Barclay’s former spouse claims to have disabilities of her own. But Eisenberg said relief should come from state or federal assistance program such as Social Security Disability Insurance, not the veteran’s benefits.
Eisenberg acknowledged that a Supreme Court ruling in favor of Barclay would not be a happy result for many former spouses of veterans.
“But let us not forget these VA benefits are to make persons whole for loss of either physical or mental disability incurred while they are serving their country. The spouse is deemed to have no disabilities, certainly no disabilities from military service. … There’s nothing in the record to reflect she can’t go out and get a job.”

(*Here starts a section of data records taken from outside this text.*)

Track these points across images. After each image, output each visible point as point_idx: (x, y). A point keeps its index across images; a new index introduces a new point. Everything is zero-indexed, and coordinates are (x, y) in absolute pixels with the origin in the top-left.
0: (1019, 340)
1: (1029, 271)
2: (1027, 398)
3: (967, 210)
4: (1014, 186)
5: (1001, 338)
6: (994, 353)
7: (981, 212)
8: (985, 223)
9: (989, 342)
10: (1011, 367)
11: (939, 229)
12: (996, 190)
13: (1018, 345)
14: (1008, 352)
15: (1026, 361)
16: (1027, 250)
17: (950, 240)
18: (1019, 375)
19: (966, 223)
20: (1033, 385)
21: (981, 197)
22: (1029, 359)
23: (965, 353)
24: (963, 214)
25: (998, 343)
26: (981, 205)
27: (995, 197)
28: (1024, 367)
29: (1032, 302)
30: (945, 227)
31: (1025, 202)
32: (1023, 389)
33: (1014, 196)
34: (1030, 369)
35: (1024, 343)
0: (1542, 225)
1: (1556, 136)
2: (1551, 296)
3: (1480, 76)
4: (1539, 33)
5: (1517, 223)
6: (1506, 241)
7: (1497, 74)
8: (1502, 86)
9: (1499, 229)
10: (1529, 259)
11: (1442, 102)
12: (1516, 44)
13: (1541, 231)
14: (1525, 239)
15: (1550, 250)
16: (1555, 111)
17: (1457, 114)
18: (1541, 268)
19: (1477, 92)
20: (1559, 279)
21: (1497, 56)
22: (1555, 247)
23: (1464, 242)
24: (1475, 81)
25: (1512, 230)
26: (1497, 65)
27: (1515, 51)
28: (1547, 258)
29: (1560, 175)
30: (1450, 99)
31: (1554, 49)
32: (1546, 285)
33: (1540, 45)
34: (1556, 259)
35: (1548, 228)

Barclay and his former spouse are in the early 40s. He is a veteran but not a military retiree. She worked at home throughout their marriage, raising children who are now grown.
The 1982 Uniformed Services Former Spouses Protection Act allows courts to distribute “disposable” military retired pay as marital property or as alimony or child support. But Barclay’s petition notes that the law also excludes disability compensation from the definition of “net disposable income” that can be divided under the act.

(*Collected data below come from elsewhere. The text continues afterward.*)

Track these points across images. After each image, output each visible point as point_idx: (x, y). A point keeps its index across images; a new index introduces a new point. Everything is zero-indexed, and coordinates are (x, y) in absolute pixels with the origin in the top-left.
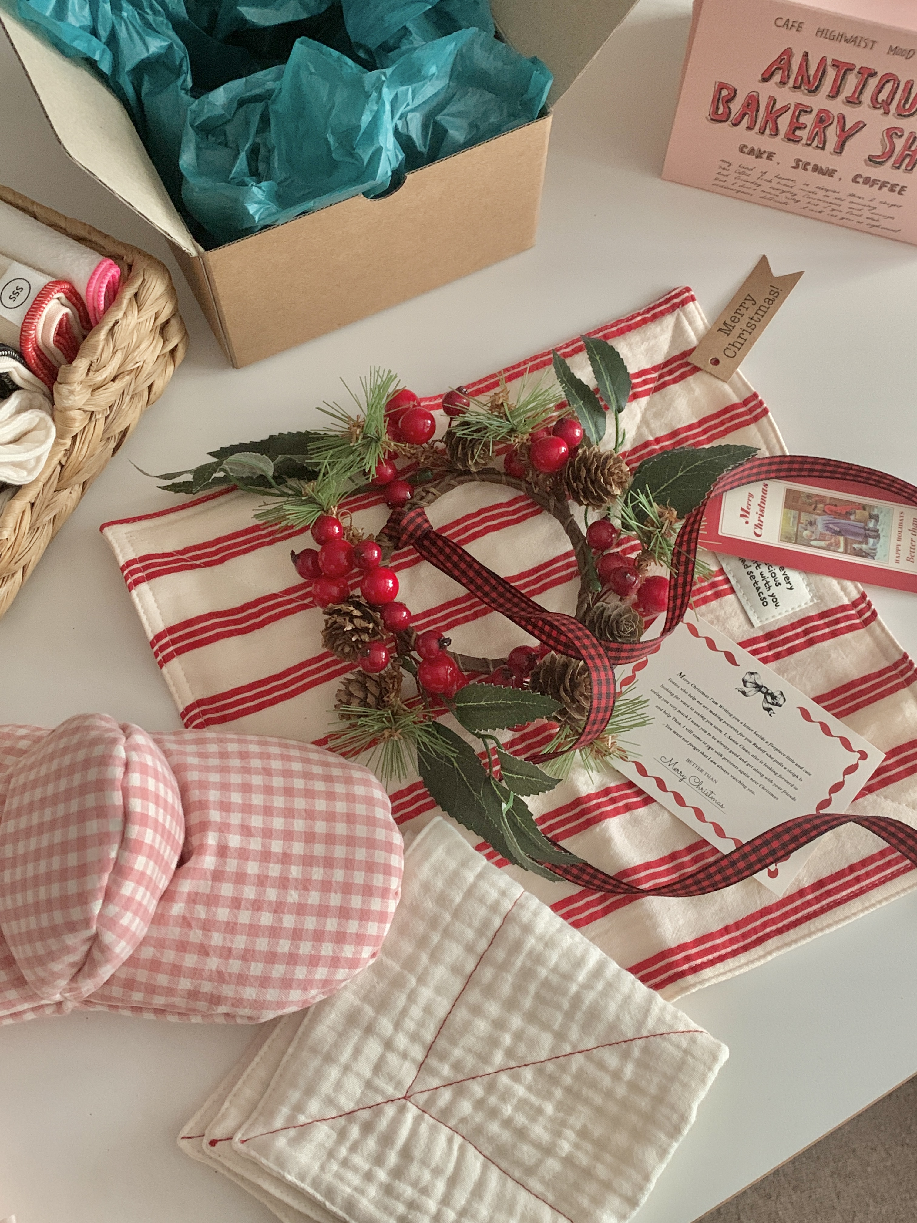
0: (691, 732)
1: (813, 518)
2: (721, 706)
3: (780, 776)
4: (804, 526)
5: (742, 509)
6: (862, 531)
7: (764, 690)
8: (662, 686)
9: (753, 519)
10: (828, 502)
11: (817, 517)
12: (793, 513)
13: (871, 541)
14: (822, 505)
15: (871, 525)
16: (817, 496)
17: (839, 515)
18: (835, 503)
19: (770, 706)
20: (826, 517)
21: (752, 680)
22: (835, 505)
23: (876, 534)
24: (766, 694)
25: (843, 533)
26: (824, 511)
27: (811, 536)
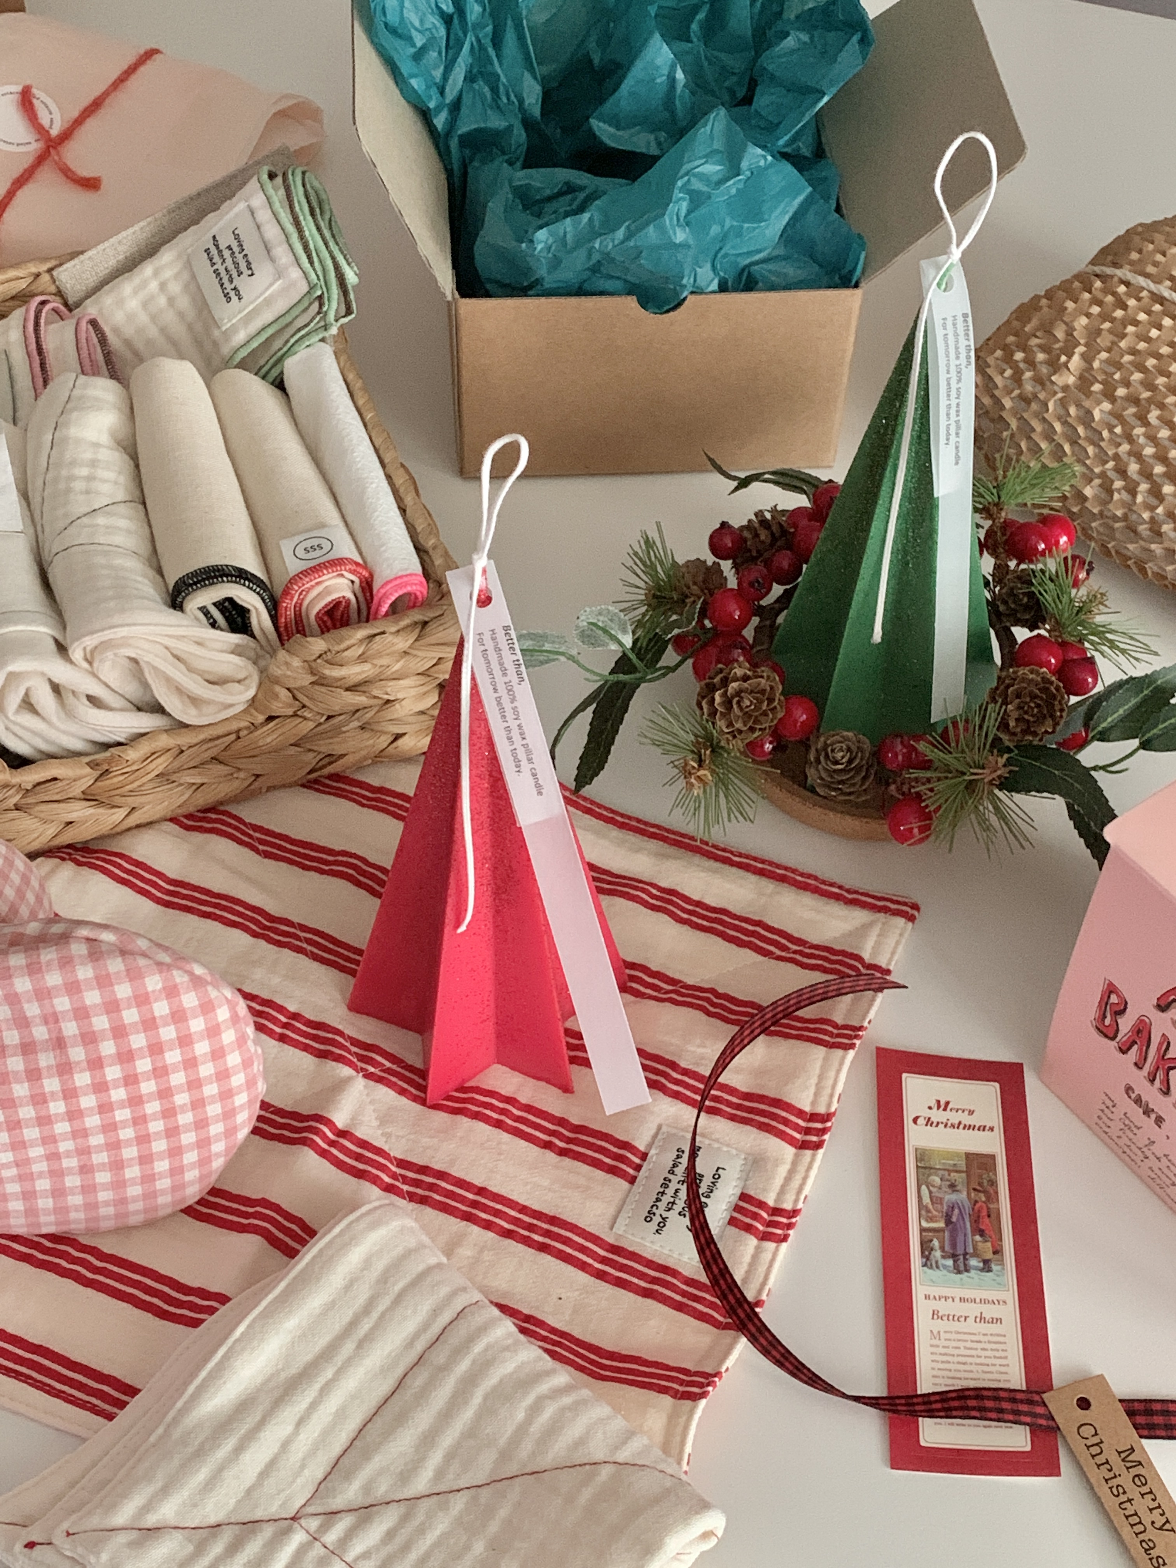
1: (962, 1187)
5: (947, 1103)
6: (960, 1251)
9: (937, 1115)
10: (991, 1206)
11: (965, 1193)
12: (962, 1164)
13: (950, 1262)
14: (984, 1199)
15: (973, 1262)
17: (976, 1220)
18: (993, 1215)
20: (967, 1204)
22: (989, 1216)
23: (962, 1268)
25: (950, 1226)
26: (976, 1202)
27: (933, 1186)
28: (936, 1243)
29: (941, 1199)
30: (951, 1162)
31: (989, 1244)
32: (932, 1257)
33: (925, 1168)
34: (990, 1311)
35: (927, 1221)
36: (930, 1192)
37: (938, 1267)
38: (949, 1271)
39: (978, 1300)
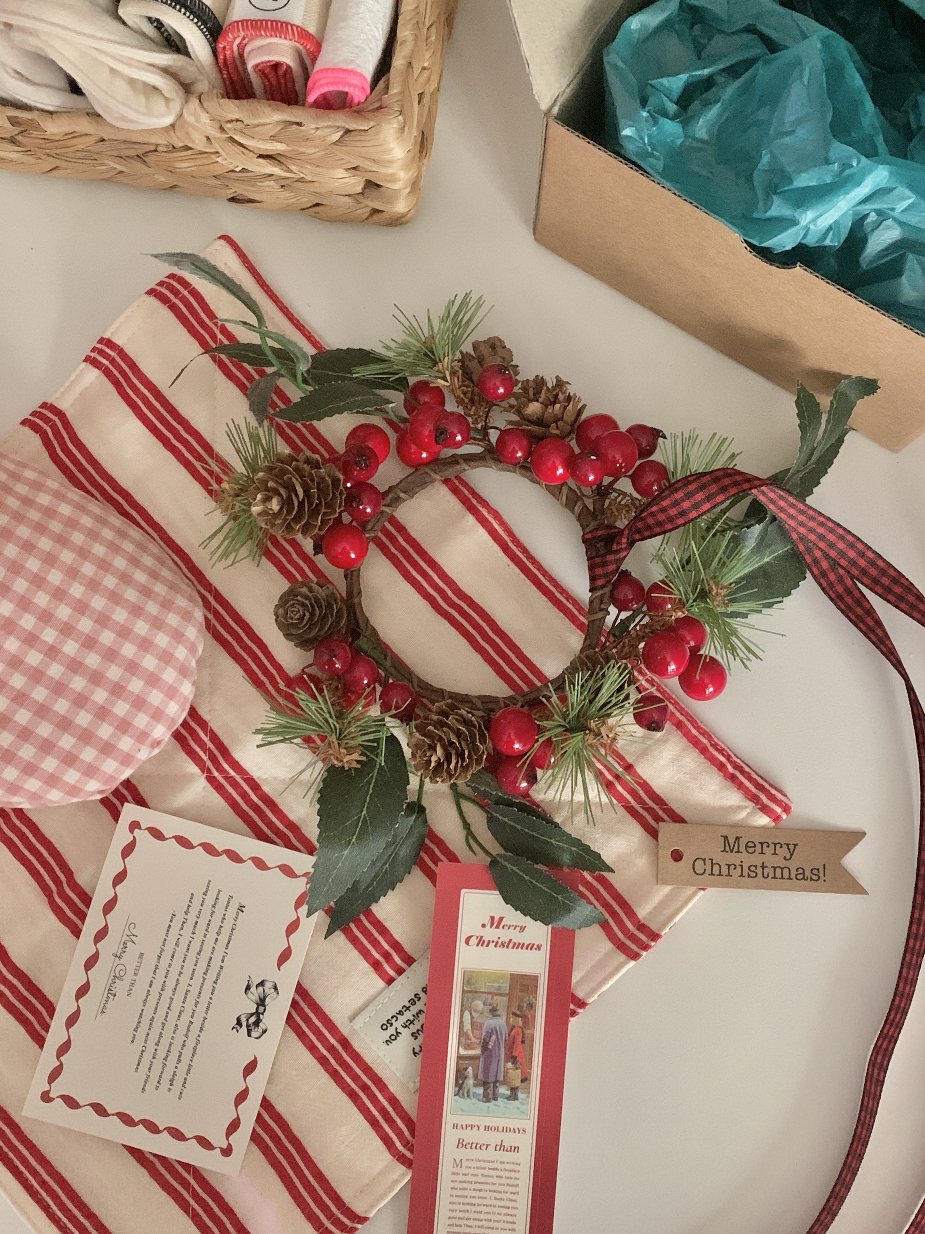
0: (177, 945)
1: (502, 1012)
2: (222, 968)
3: (164, 1065)
4: (489, 1001)
5: (501, 919)
6: (492, 1079)
7: (261, 1009)
8: (219, 891)
9: (490, 934)
10: (527, 1032)
11: (504, 1017)
12: (506, 987)
13: (480, 1091)
14: (521, 1024)
15: (503, 1090)
16: (534, 1017)
17: (511, 1046)
18: (527, 1041)
19: (244, 1024)
20: (505, 1031)
21: (267, 991)
22: (523, 1042)
23: (491, 1096)
24: (257, 1014)
25: (486, 1053)
26: (513, 1027)
27: (476, 1011)
28: (470, 1070)
29: (482, 1025)
30: (497, 985)
31: (519, 1071)
32: (464, 1085)
33: (469, 993)
34: (509, 1140)
35: (465, 1048)
36: (472, 1018)
37: (468, 1096)
38: (478, 1100)
39: (501, 1129)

The petition also points to the Supreme Court’s 1989 Mansell decision in favor of a retiree who sought to reduce his spousal support when he won a disability award from the VA. When the retiree began drawing VA benefits, it lowered his military retirement being shared with the ex-spouse.
Despite the harmful impact on former spouses, the court said it had to follow the “plain and precise meaning” of the act. Justice Sandra Day O’Connor, now retired, dissented, writing that the majority was allowing VA disability compensation to warp the protections of the act.
Barclay’s petition cites O’Connor’s dissent to point out that Congress hasn’t chosen to amend the act to address her concern. That means Congress still wants disability benefits protected from spousal support calculations, at least for military retirees, Eisenberg argued.
Arizona recently passed a law shielding veterans’ disability benefits from alimony calculations. Barclay’s petition refers to two other states in which VA disability benefits paid in lieu of retirement (Texas) are not subject to division as property or to alimony calculations (Vermont).
A prominent attorney on military family law, Marshal Willick of Las Vegas, has written extensively on veterans’ disability pay and spousal rights. In fact, when we spoke by phone Wednesday, a small group of veterans angered by his writings had just ended a protest rally outside his law office. The group, Operation Firing for Effect, tracks how state courts treat VA disability benefits and lobby state legislatures to shield those payments.
Willick said every state except Arizona allows veteran benefits to be included in calculating spousal or child support payments based on Rose decision that disability pay was intended to support a veteran’s family and not exclusively the veteran. He agreed states are more evenly split on whether disability pay can be divided as marital property.
Eisenberg argues it’s time the court addressed the states’ “various interpretations” and clarified the law in favor of his client and other disabled veterans. At least four justices would have to agree a review is merited.
Willick expects the petition to be denied without comment.